Return the listing below exactly as it stands. Pictures stay out.

## DATA SECTION:
BEGIN
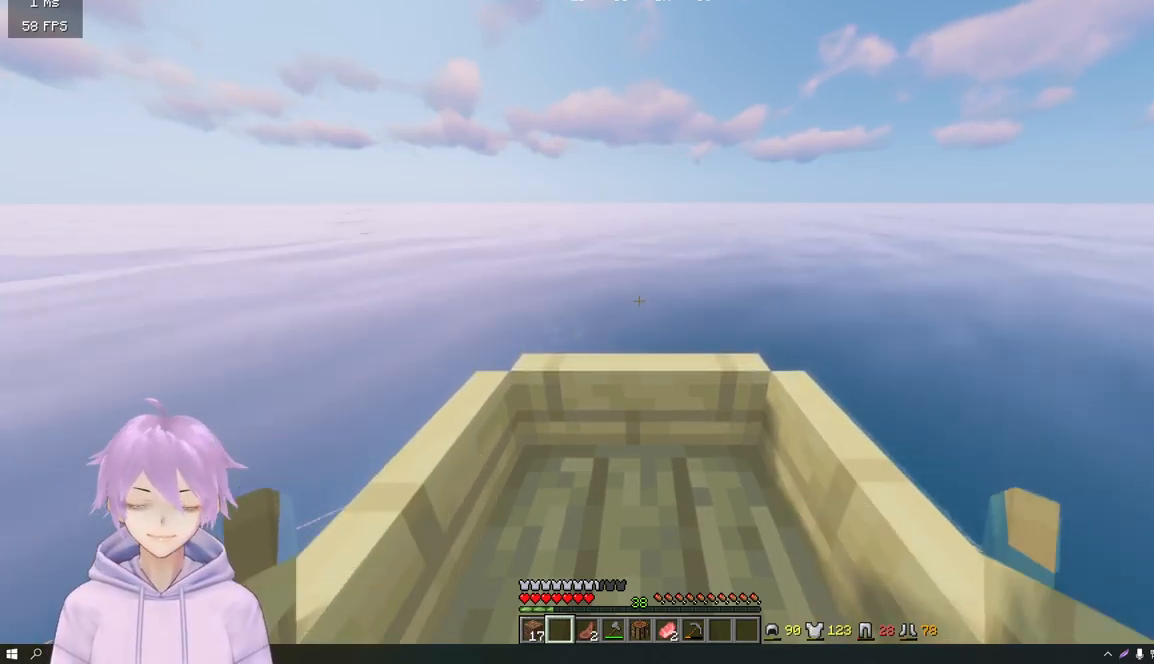
{"keys": ["w"], "mouse": [], "events": []}
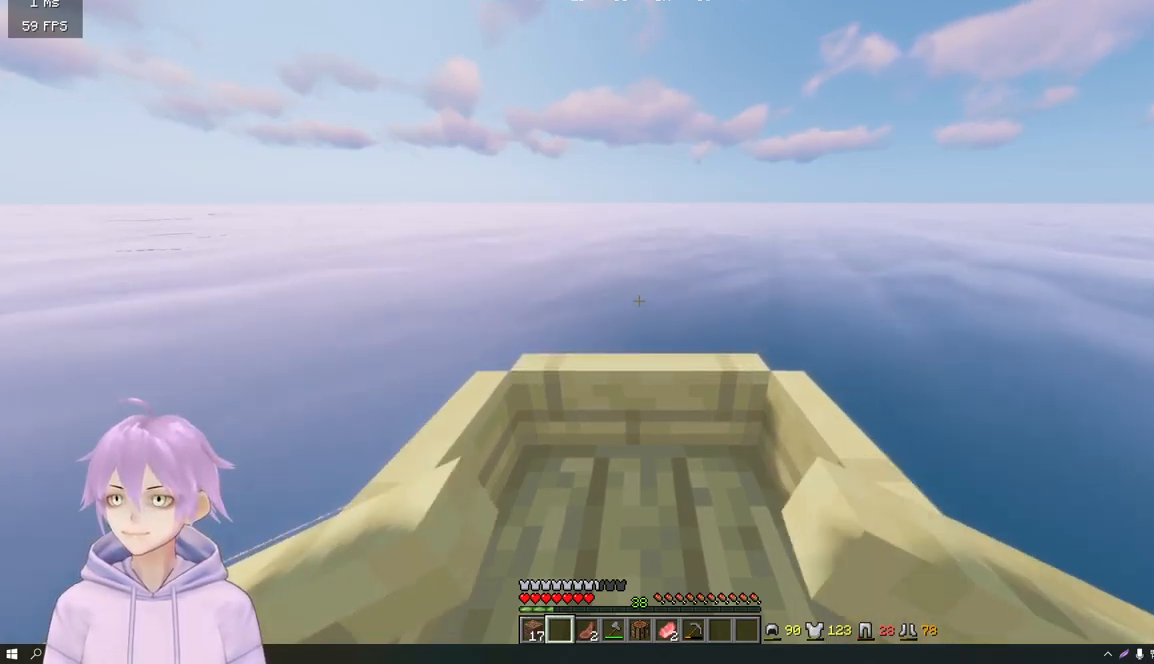
{"keys": ["w"], "mouse": [], "events": []}
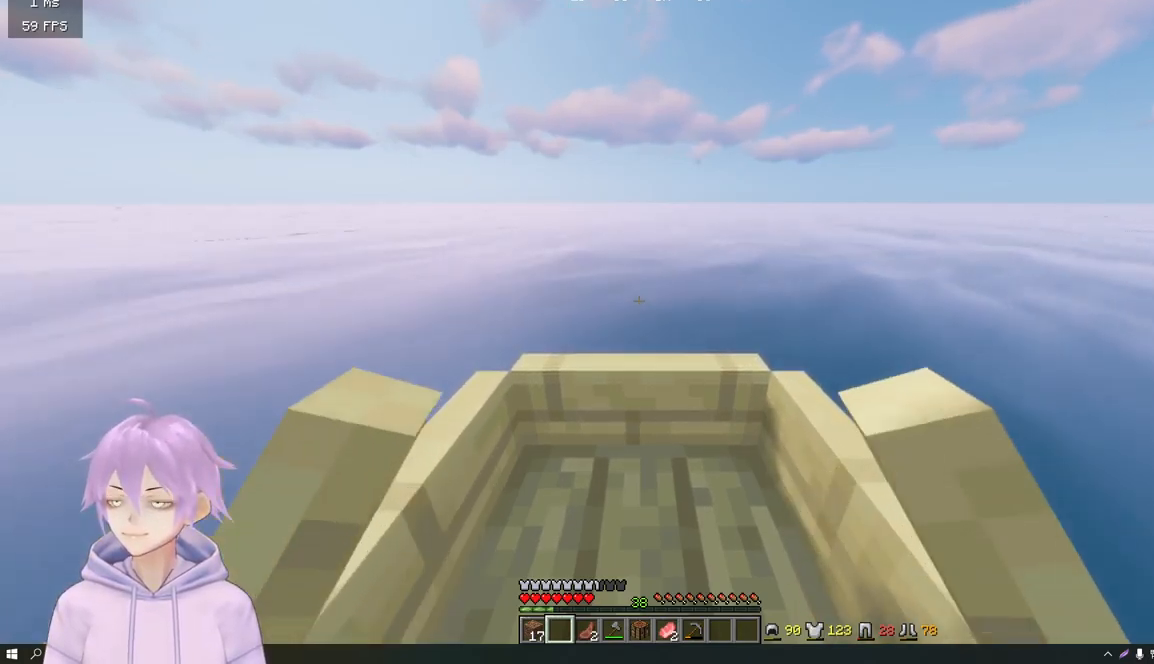
{"keys": ["w"], "mouse": [], "events": []}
END
## SOLUTION:
{"keys": ["w"], "mouse": [], "events": []}
{"keys": ["w"], "mouse": [], "events": []}
{"keys": ["w"], "mouse": [], "events": []}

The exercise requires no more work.